## What is expected
Extract each line holding the word "doctoral" from the entries.

_ _ _ _ _ _ _

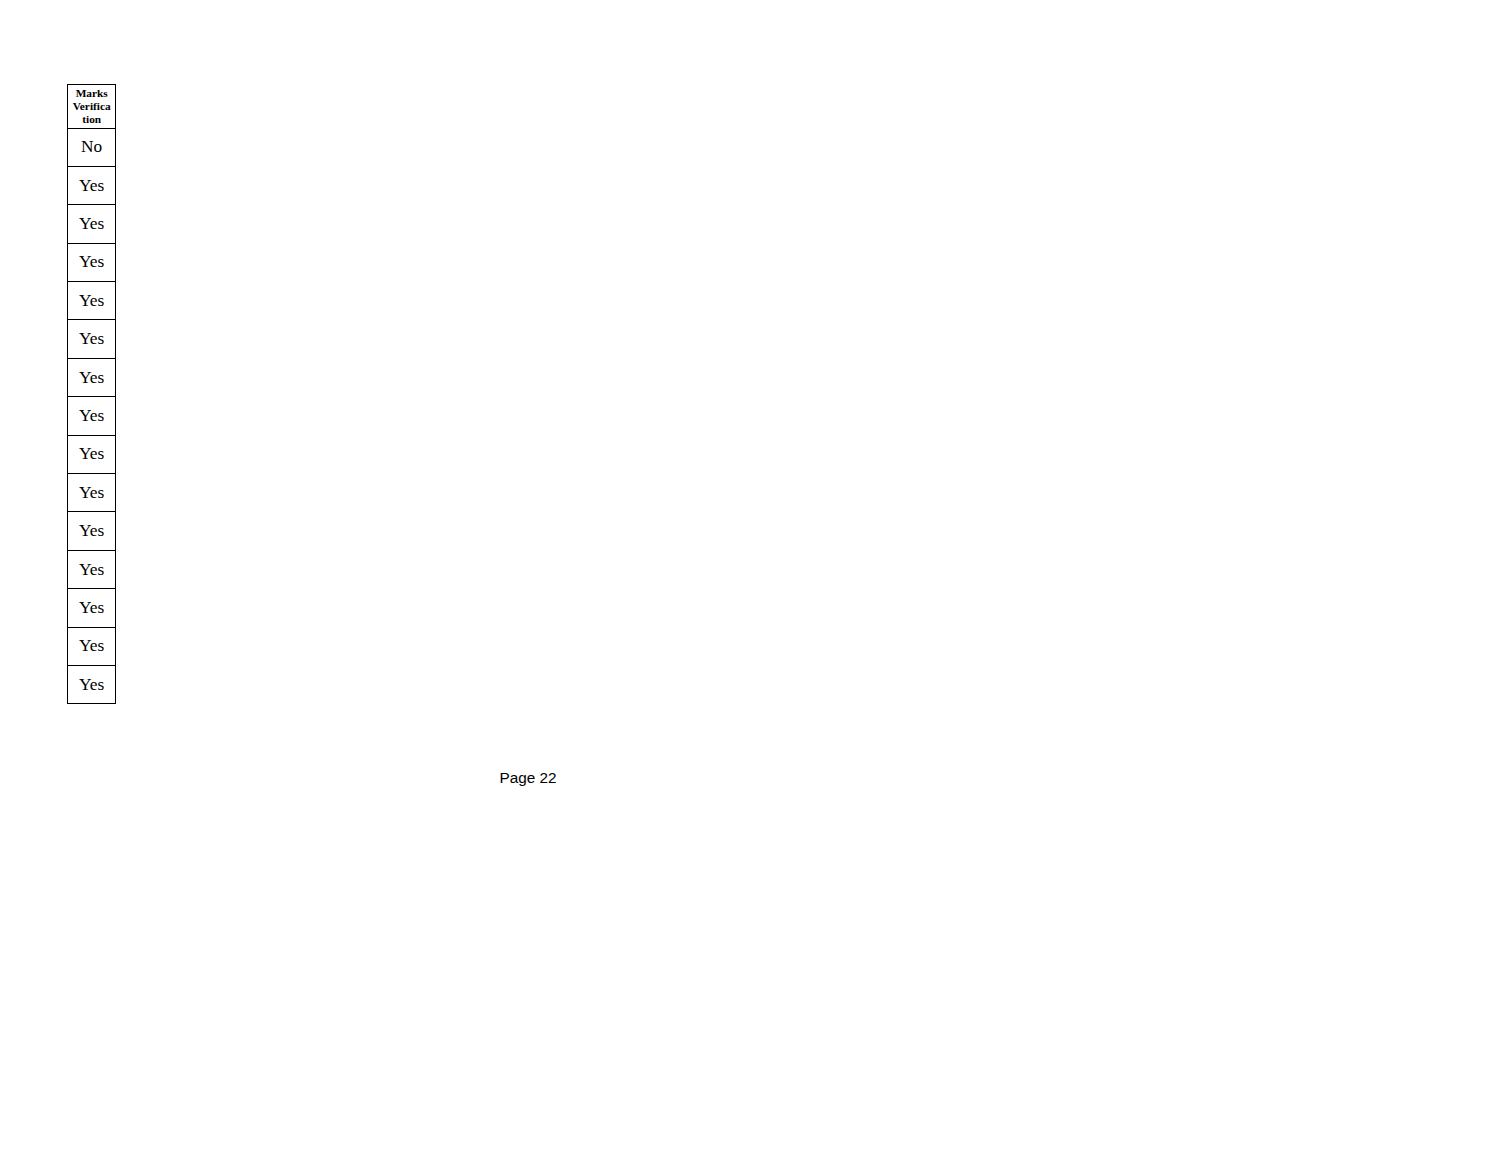| Marks Verifica tion |
| --- |
| No |
| Yes |
| Yes |
| Yes |
| Yes |
| Yes |
| Yes |
| Yes |
| Yes |
| Yes |
| Yes |
| Yes |
| Yes |
| Yes |
| Yes |
Page 22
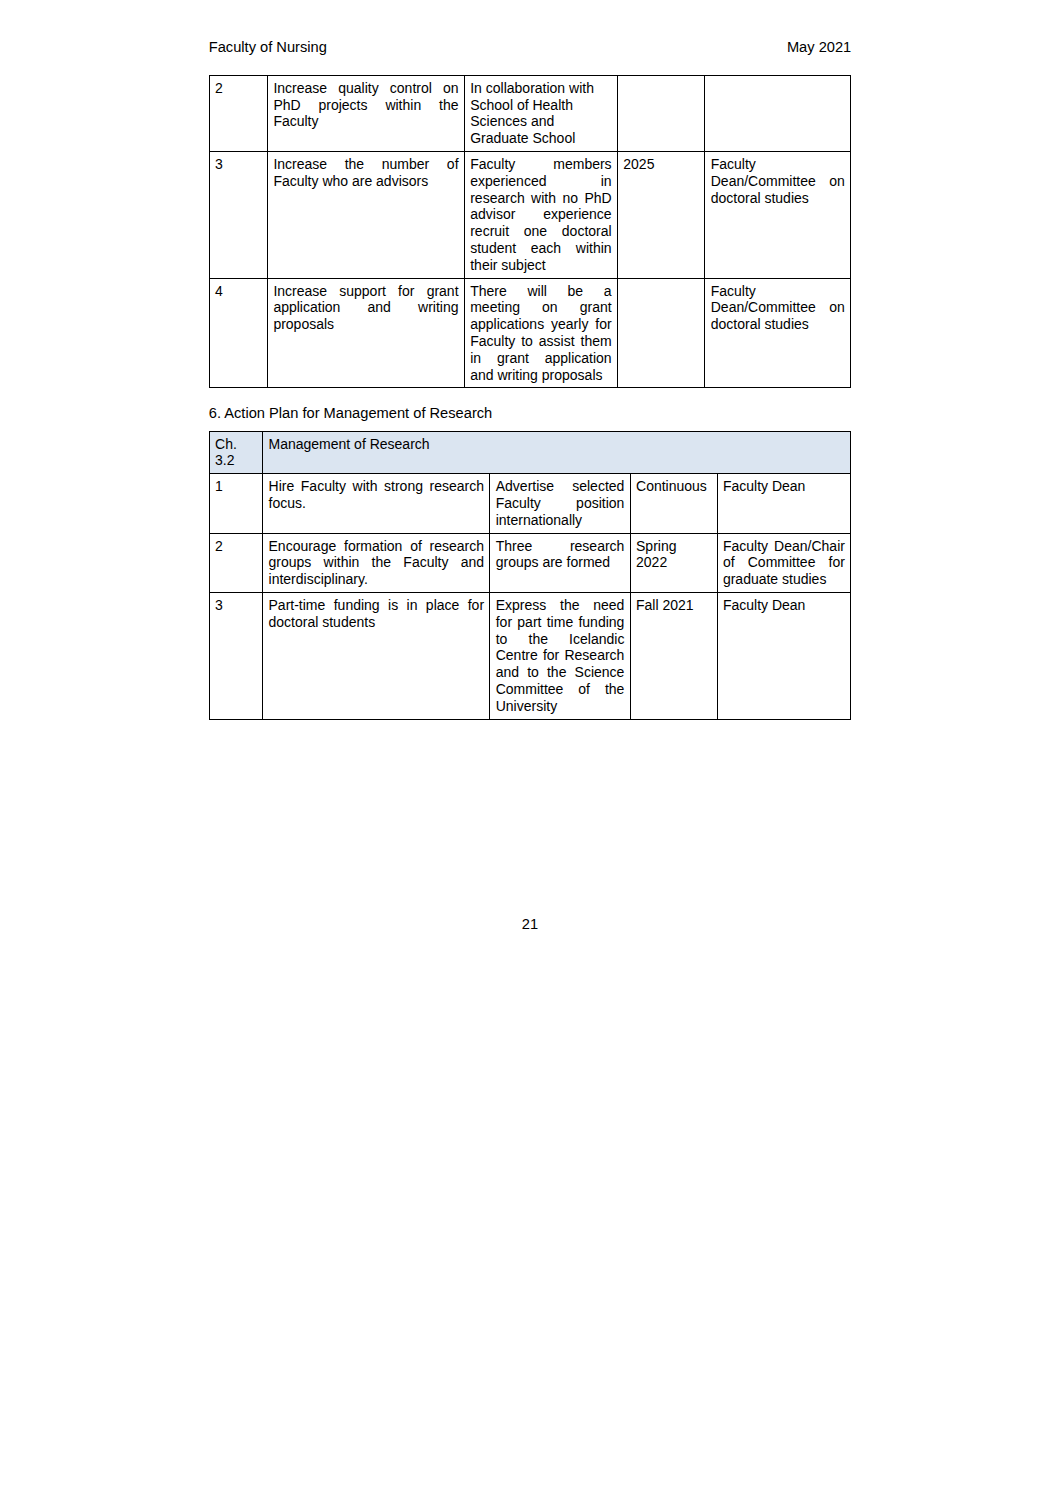Faculty of Nursing
May 2021
| 2 | Increase quality control on PhD projects within the Faculty | In collaboration with School of Health Sciences and Graduate School | | |
| 3 | Increase the number of Faculty who are advisors | Faculty members experienced in research with no PhD advisor experience recruit one doctoral student each within their subject | 2025 | Faculty Dean/Committee on doctoral studies |
| 4 | Increase support for grant application and writing proposals | There will be a meeting on grant applications yearly for Faculty to assist them in grant application and writing proposals | | Faculty Dean/Committee on doctoral studies |
6. Action Plan for Management of Research
| Ch. 3.2 | Management of Research |
| 1 | Hire Faculty with strong research focus. | Advertise selected Faculty position internationally | Continuous | Faculty Dean |
| 2 | Encourage formation of research groups within the Faculty and interdisciplinary. | Three research groups are formed | Spring 2022 | Faculty Dean/Chair of Committee for graduate studies |
| 3 | Part-time funding is in place for doctoral students | Express the need for part time funding to the Icelandic Centre for Research and to the Science Committee of the University | Fall 2021 | Faculty Dean |
21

_ _ _ _ _ _ _

## Output of the task
| 3 | Increase the number of Faculty who are advisors | Faculty members experienced in research with no PhD advisor experience recruit one doctoral student each within their subject | 2025 | Faculty Dean/Committee on doctoral studies |
| 4 | Increase support for grant application and writing proposals | There will be a meeting on grant applications yearly for Faculty to assist them in grant application and writing proposals | | Faculty Dean/Committee on doctoral studies |
| 3 | Part-time funding is in place for doctoral students | Express the need for part time funding to the Icelandic Centre for Research and to the Science Committee of the University | Fall 2021 | Faculty Dean |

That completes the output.